Data processing architecture can reconfigure content within IoT data processing stream
Fujitsu Laboratories Ltd. today announced the development of the Dynamically Reconfigurable Asynchronous Consistent EveNt-processing Architecture (Dracena), a stream processing architecture that can add or change content while processing large volumes of IoT data, without stopping. With recent advances in IoT technologies, it is expected that many real-time services will be created to utilize the large volumes of data flowing into the cloud from various devices across factories, homes, and social infrastructure. In the progression towards autonomous driving with connected cars, researchers are considering the analysis of the vast amounts of information, such as speed and location, generated from vehicles, which can then be presented to drivers, in the form of warnings, for example.
Stream processing technology, which is effective in the high-speed processing of these sorts of huge volumes of data, has issues in that, because processing must be temporarily stopped when changing or adding processing content according to additions or improvements to services, the provision of services can be delayed. Now, Fujitsu has developed a new stream processing architecture that automatically switches to a newly provided data processing program when a parallelized data processing job has been completed, by separating stream processing into data reception processing and actual data processing so that data reception processing and current data processing are not stopped (patent pending).
As a result, in a simulation of the reception of a few dozen bytes of data per second from one million vehicles, Fujitsu has confirmed that this architecture is able to continue processing streaming data while adding or changing processing programs, with an average delay increase volumes of five milliseconds or less. Fujitsu Laboratories is looking to commercialize this technology during fiscal 2018 on the Mobility IoT Platform, offered by Fujitsu Limited, and extend it to other industry areas. Details of this technology were presented at DEIM2018 (the Forum on Data Engineering and Information Management), a conference being held in Awara, Fukui Prefecture, Japan, from March 4.
With the recent development of IoT technologies, data has begun to be gathered from all sorts of objects and collected in datacenters, and it is expected that by analyzing and utilizing this, a variety of new services will be created. In the case of connected cars, for example, it is thought that by collecting, analyzing, and utilizing data from automobiles in real time, it will be possible to relieve congestion, assist drivers, and improve the safety of autonomous driving (figure 1).
In order to rapidly process data, such as speed and location, that are generated on a second-to-second basis by huge numbers of cars in motion, the most effective method is to construct a system that uses stream processing to process data in parallel, such as on a car-by-car basis. In order to add to or change the processing program according to service additions and improvements, the current method involves preparing two systems of the same scale in advance, using one for operations, making changes to the other one, and then quickly swapping them out.

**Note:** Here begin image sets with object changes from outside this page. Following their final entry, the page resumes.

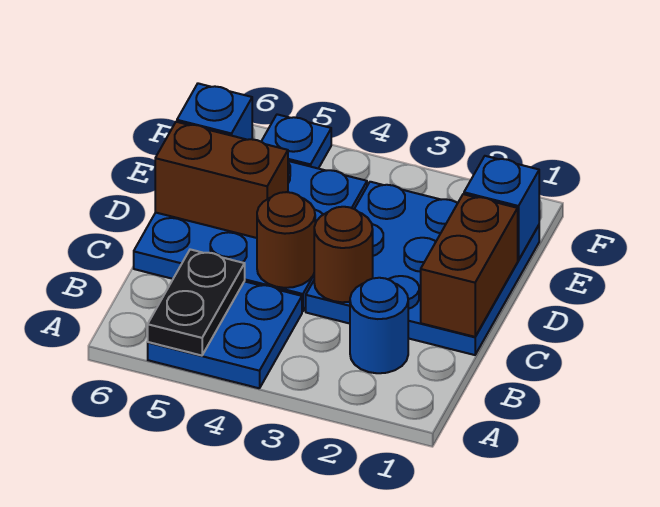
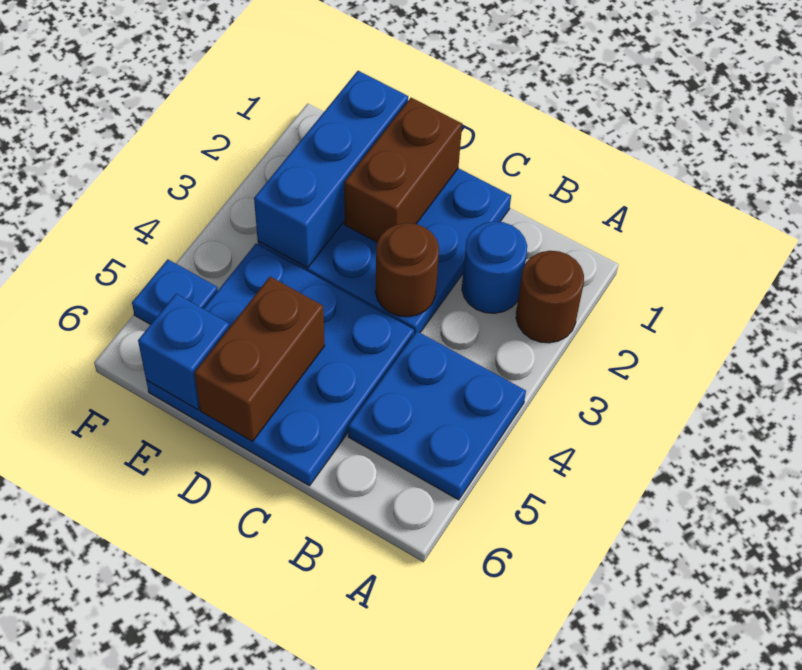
black plate A5:B5 level 2 -> none
brown brick C1:D1 level 2 -> brown brick D1:D2 level 2
brown round brick C4 level 2 -> brown round brick A2 level 1
blue brick E1 level 2 -> blue brick E1:E3 level 2

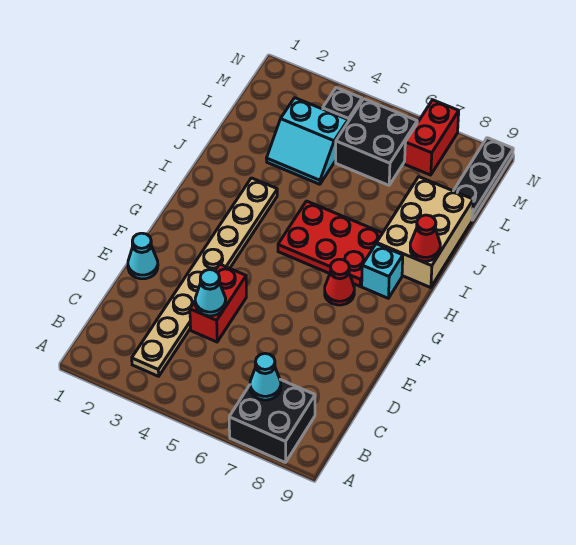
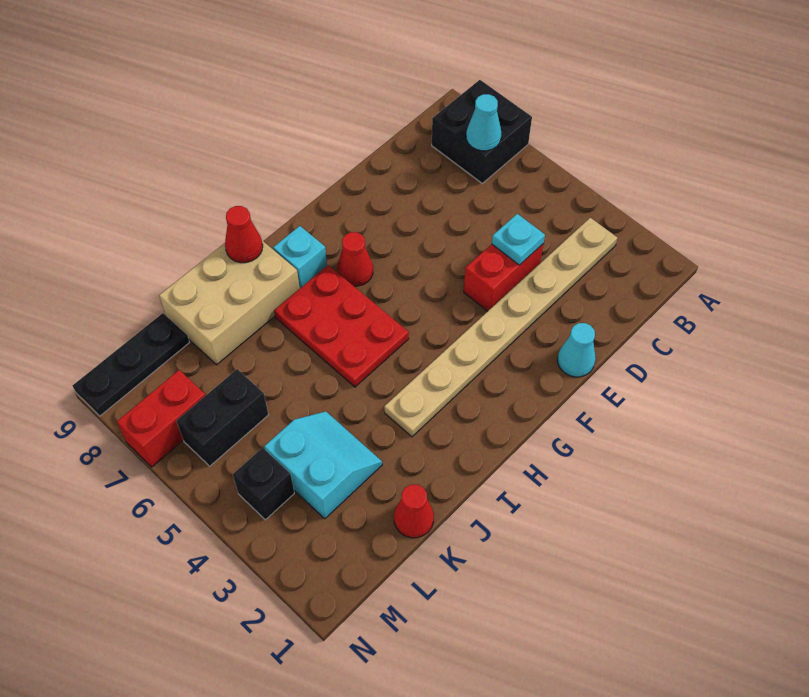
cyan cone D4 level 2 -> cyan plate D4 level 2
none -> red cone K1 level 1
black brick L5:M6 level 1 -> black brick L6:M6 level 1

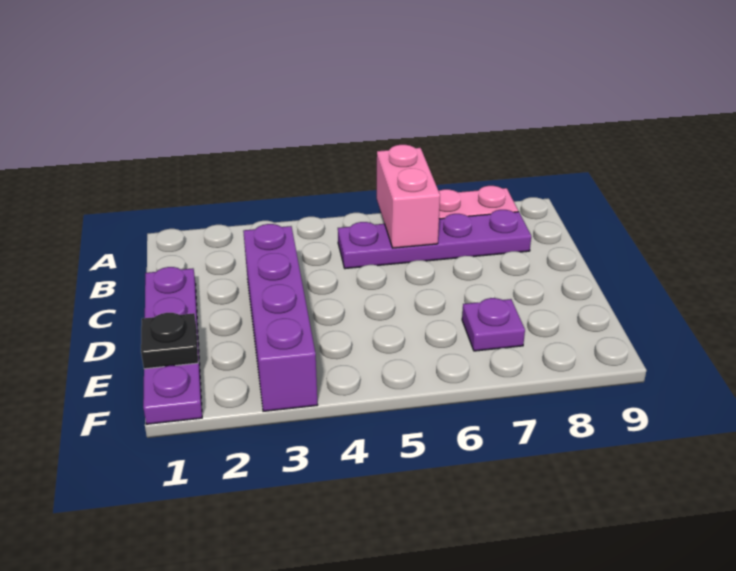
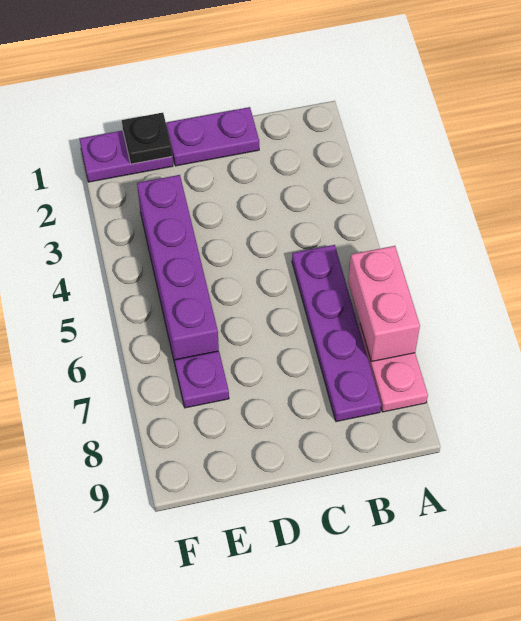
pink brick A6:B6 level 2 -> pink brick A6:A7 level 2
purple brick C3:F3 level 1 -> purple brick E3:E6 level 1

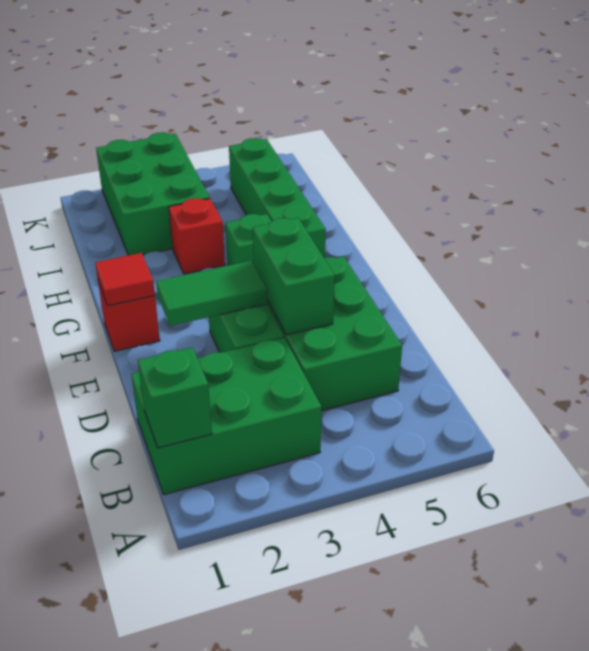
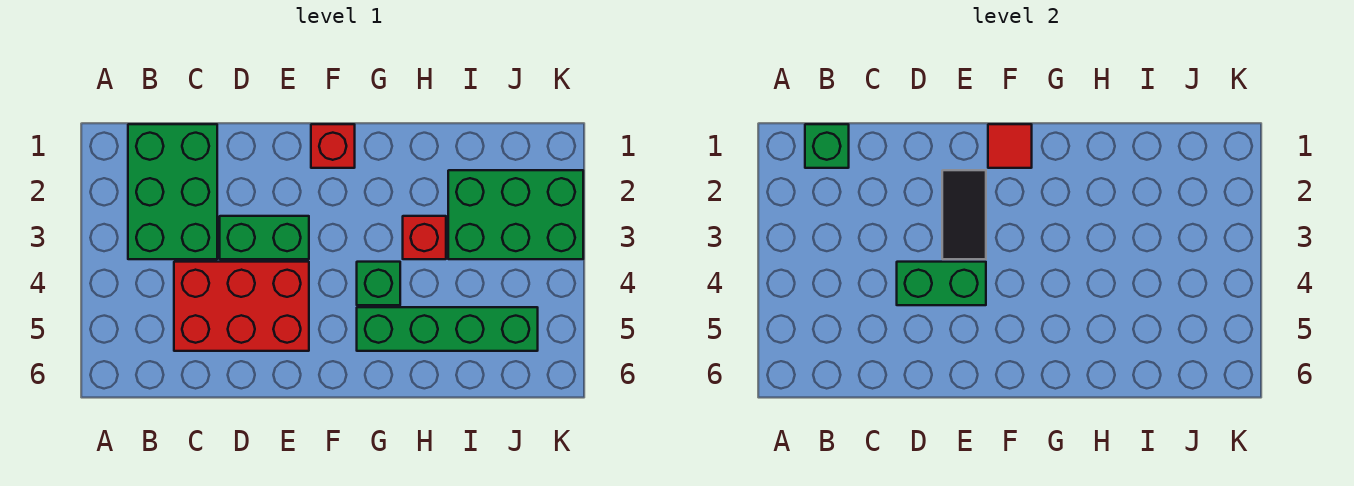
green brick C4:E5 level 1 -> red brick C4:E5 level 1
green tile E2:E3 level 2 -> black tile E2:E3 level 2

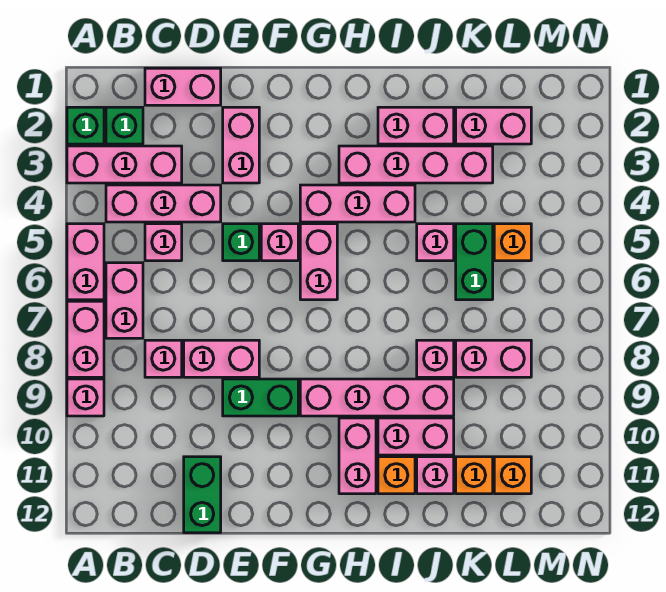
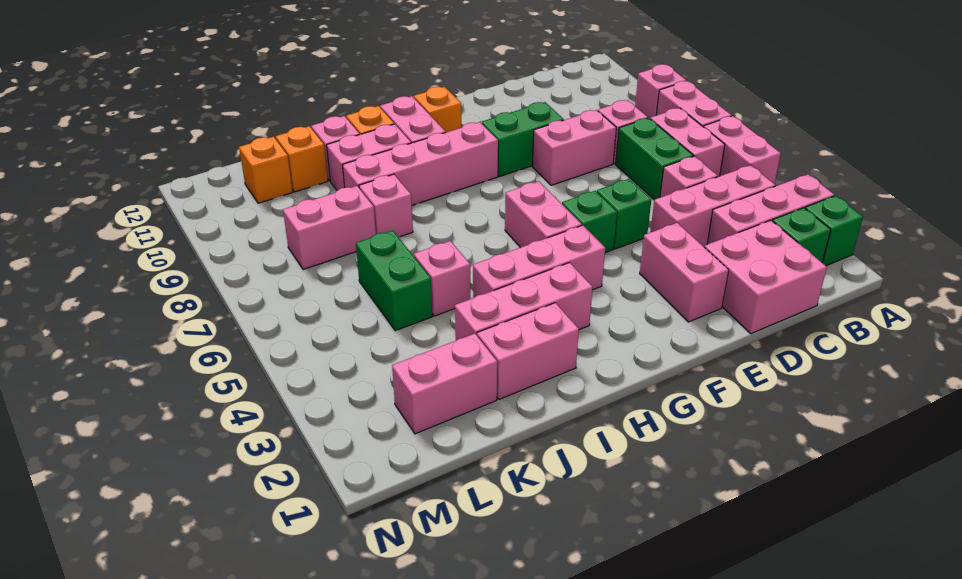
pink brick C1:D1 level 1 -> pink brick C1:D2 level 1
green brick D11:D12 level 1 -> green brick C6:C7 level 1
pink brick F5 level 1 -> green brick F5 level 1
pink brick H3:K3 level 1 -> pink brick H3:J3 level 1
orange brick L5 level 1 -> orange brick G11 level 1

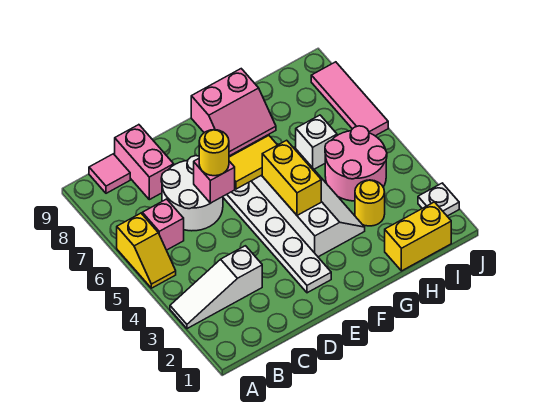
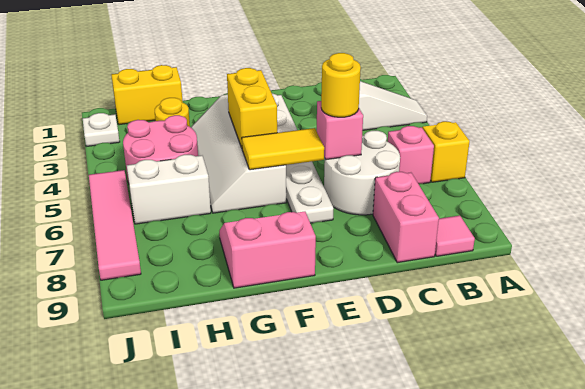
white brick H6 level 1 -> white brick H6:I6 level 1
pink tile J6:J8 level 1 -> pink tile J5:J8 level 1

This method required both systems to be temporarily stopped, however, while the data, such as the speed or position of a car, held in the memory of the system in use, was copied over to the revised system. This made it difficult to produce services that required truly continuous operations, such as the real-time transmission of warnings to connected cars. In addition, because new processing programs were obtained from the database, known as a repository, congestion resulted with the numerous queries from large volumes of processing units, delaying overall processing.
Details of the Newly Developed Technology
Now, Fujitsu Laboratories has developed Dracena, an architecture that can modify the processing programs of a system while it is operating, without halting operations. With this technology, when changing or adding data processing contents, this architecture distributes the new data processing program as a message, in the same way data is distributed, to each individual processing unit, called an object, such as the processing unit for each car. This eliminates the impact on overall processing speed due to the concentration of queries on the repository. Moreover, by separating intra-object message reception processing and data processing in this architecture, the system is able to add in the new data processing program without stopping the message reception processing or the existing data processing, and then have all objects change over to the new data processing program with the same timing. This has enabled Fujitsu Laboratories to create a stream processing architecture in which the data processing program can be added to or changed without stopping, in order to continue parallelized processing without holding back the flow of huge volumes of data for copying (figure 2).
The results of a simulated evaluation confirmed that, in a use case in which a few dozen bytes of data are transmitted once each second from one million vehicles, this architecture was capable of continuously providing services when adding a sudden-braking detection service in a situation where the system was already providing a service to detect excessive driving times, with an average delay increase volume of five milliseconds or less. This architecture will enable the rapid provision of real-time services that require uninterrupted operation and that can respond to problems occurring in society, including providing driving assistance for connected cars, supporting energy-saving usage of appliances, providing in-home health and safety monitoring, and providing travel guidance for tourists using smartphones. Moreover, this architecture enables users to adopt a build method in which they first build a base system aimed at simple analysis and utilization, and then gradually add new services. Using this technology in the case of automobiles, for example, it would be possible to begin with a system that reads signs of drunk driving based on steering wheel operation data, and then add new services layer by layer, such as combining this with map data to detect crosswinds at tunnel exits, or combining it with image data to detect the presence of illegally parked cars, which can be expected to improve the efficiency of service development.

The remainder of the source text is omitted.